Several attempts of non-linear blending in single energy CT have been undertaken in recent decades. Lehr et al. visualized the whole image information with one blending setting by a histogram-based approach (20). However, the detectability of low-contrast liver lesions was reduced at that time due to the limited grayscale of CT images. John et al. proposed a method to display chest CT in lung and mediastinal window simultaneously and could thereby show an improvement of operational efficiency (21). Nevertheless, due to insufficient efficacies of all the previous approaches of non-linear blending of CT images none of these methods have ever found their way to clinical routine.

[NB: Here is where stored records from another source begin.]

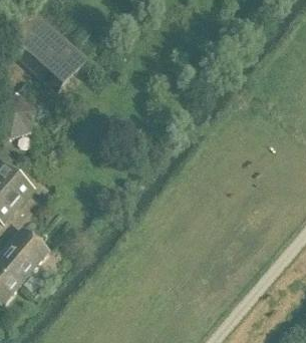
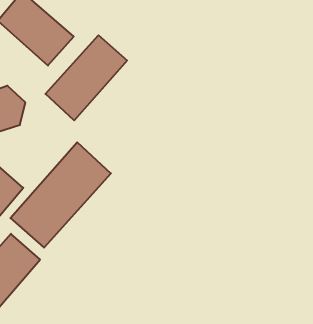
building: none -> [45,35,127,120]
building: none -> [10,142,111,248]

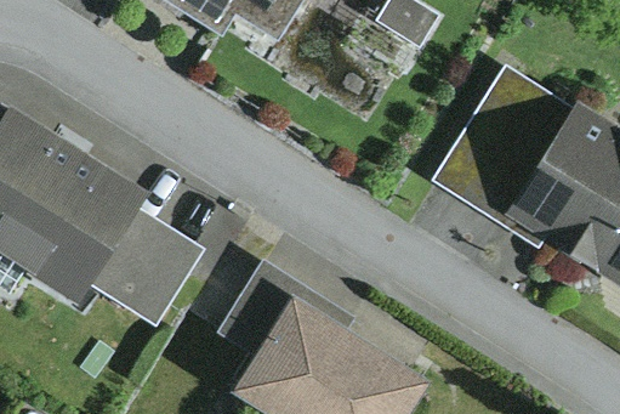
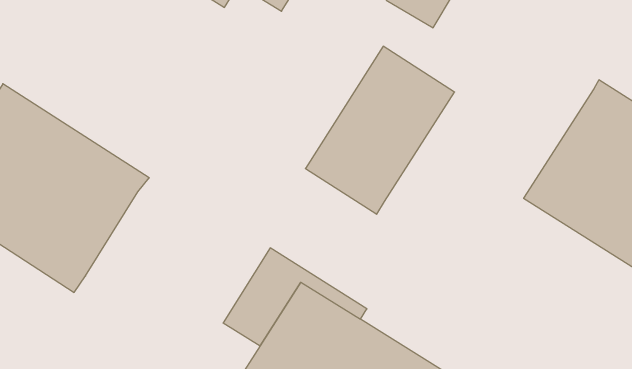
building: [431,66,573,226] -> [305,46,455,214]
building: [89,208,205,329] -> none

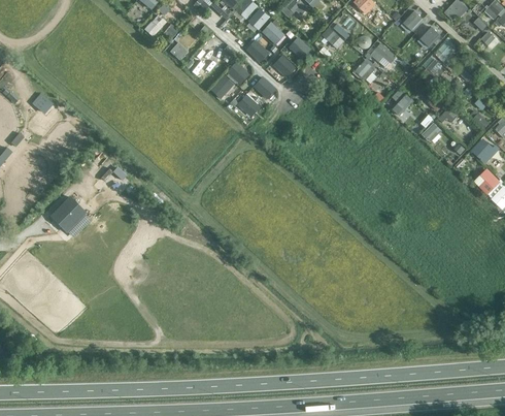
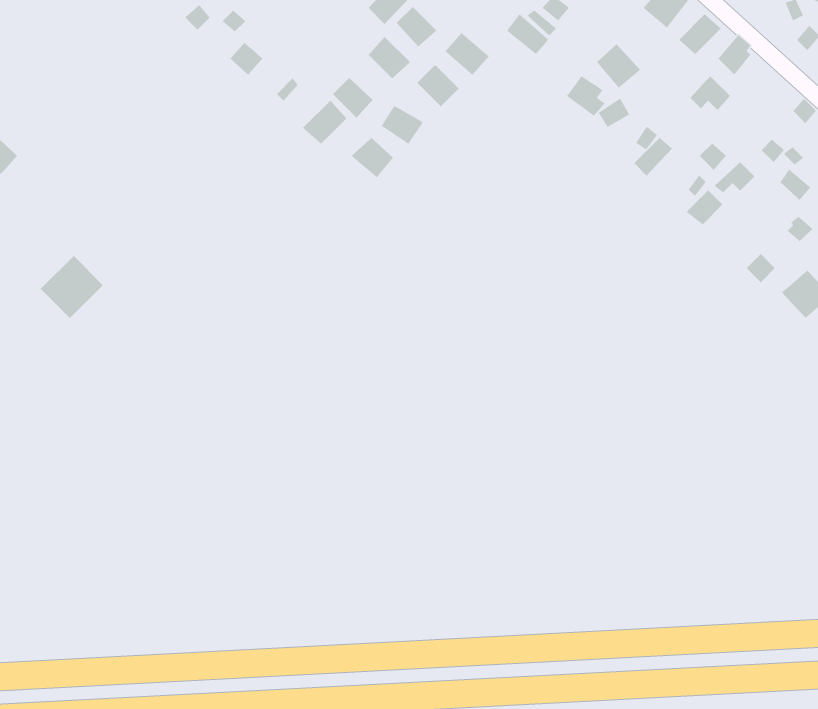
building: [49,197,85,232] -> [40,255,104,319]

In our study, the mean attenuation differences between normally perfused and ischemic bowel segments on CT images measured using frequency selective non-linear blending were significantly higher in comparison with those measured on conventional CECT images (P < 0.05). This was expectedly more accentuated in the non-ischemic bowel segments leading to an increased contrast to the ischemic bowel wall and thus, to a more accurate detection of ischemia. This was truth for both readers, but the inter-observer agreement proved only moderate, which suggests that training in using this post-processing tool is necessary in order to sensitize the radiologist in contemplating these new generated image data. Notably, one case of bowel ischemia was totally overseen by the less experienced reader on CECT but not on F-LNB. F-LNB additionally disclosed a patchy involvement pattern of bowel wall ischemia in 11% of our cases that was not visible on CECT and that could be confirmed later by histology.
Limitations of this study included the relative small number of patients and the retrospective character of the study.
In conclusion, F-NLB improved the conspicuity of the ischemic bowel compared with conventional CECT by increasing attenuation differences between ischemic and perfused segments.
Declaration of conflicting interests
The author(s) declared the following potential conflicts of interest with respect to the research, authorship, and/or publication of this article: HD is employed by a commercial company (Siemens AG Healthcare Sector). Since the manuscript is based on the application of a new software, the co-author gave technical support, but he and his organization did not play a role in the study design, data collection and analysis, decision to publish, or preparation of the manuscript.
Funding
The author(s) received no financial support for the research, authorship, and/or publication of this article.